(Dataset items)
▶

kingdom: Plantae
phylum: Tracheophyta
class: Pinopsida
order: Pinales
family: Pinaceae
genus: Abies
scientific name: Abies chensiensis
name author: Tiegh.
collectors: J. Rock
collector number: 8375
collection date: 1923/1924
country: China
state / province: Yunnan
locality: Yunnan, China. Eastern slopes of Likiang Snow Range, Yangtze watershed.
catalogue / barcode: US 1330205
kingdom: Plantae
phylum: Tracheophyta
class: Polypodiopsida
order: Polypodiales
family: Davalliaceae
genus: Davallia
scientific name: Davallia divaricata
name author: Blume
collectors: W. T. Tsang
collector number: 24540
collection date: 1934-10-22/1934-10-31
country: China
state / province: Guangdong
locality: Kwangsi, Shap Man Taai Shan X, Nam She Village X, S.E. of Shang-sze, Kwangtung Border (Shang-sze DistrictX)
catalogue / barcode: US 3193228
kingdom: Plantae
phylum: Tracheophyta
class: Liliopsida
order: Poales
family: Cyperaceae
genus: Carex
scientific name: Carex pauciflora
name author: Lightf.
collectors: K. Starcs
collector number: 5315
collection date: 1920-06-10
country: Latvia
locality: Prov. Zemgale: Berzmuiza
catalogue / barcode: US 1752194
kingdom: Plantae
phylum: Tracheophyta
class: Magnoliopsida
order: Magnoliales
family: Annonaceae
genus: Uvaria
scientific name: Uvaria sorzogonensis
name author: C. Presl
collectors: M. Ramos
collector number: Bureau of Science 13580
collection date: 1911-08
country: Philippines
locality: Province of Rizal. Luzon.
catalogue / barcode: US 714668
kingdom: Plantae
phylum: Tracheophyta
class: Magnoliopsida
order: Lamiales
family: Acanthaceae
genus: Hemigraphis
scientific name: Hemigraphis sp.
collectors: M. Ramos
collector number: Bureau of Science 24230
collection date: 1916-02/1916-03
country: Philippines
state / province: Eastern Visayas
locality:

◀

■ Objective
Present every line of all the entries above as a single numbered list, leaving out blank lines.

■ Finished exercise
1. kingdom: Plantae
2. phylum: Tracheophyta
3. class: Pinopsida
4. order: Pinales
5. family: Pinaceae
6. genus: Abies
7. scientific name: Abies chensiensis
8. name author: Tiegh.
9. collectors: J. Rock
10. collector number: 8375
11. collection date: 1923/1924
12. country: China
13. state / province: Yunnan
14. locality: Yunnan, China. Eastern slopes of Likiang Snow Range, Yangtze watershed.
15. catalogue / barcode: US 1330205
16. kingdom: Plantae
17. phylum: Tracheophyta
18. class: Polypodiopsida
19. order: Polypodiales
20. family: Davalliaceae
21. genus: Davallia
22. scientific name: Davallia divaricata
23. name author: Blume
24. collectors: W. T. Tsang
25. collector number: 24540
26. collection date: 1934-10-22/1934-10-31
27. country: China
28. state / province: Guangdong
29. locality: Kwangsi, Shap Man Taai Shan X, Nam She Village X, S.E. of Shang-sze, Kwangtung Border (Shang-sze DistrictX)
30. catalogue / barcode: US 3193228
31. kingdom: Plantae
32. phylum: Tracheophyta
33. class: Liliopsida
34. order: Poales
35. family: Cyperaceae
36. genus: Carex
37. scientific name: Carex pauciflora
38. name author: Lightf.
39. collectors: K. Starcs
40. collector number: 5315
41. collection date: 1920-06-10
42. country: Latvia
43. locality: Prov. Zemgale: Berzmuiza
44. catalogue / barcode: US 1752194
45. kingdom: Plantae
46. phylum: Tracheophyta
47. class: Magnoliopsida
48. order: Magnoliales
49. family: Annonaceae
50. genus: Uvaria
51. scientific name: Uvaria sorzogonensis
52. name author: C. Presl
53. collectors: M. Ramos
54. collector number: Bureau of Science 13580
55. collection date: 1911-08
56. country: Philippines
57. locality: Province of Rizal. Luzon.
58. catalogue / barcode: US 714668
59. kingdom: Plantae
60. phylum: Tracheophyta
61. class: Magnoliopsida
62. order: Lamiales
63. family: Acanthaceae
64. genus: Hemigraphis
65. scientific name: Hemigraphis sp.
66. collectors: M. Ramos
67. collector number: Bureau of Science 24230
68. collection date: 1916-02/1916-03
69. country: Philippines
70. state / province: Eastern Visayas
71. locality:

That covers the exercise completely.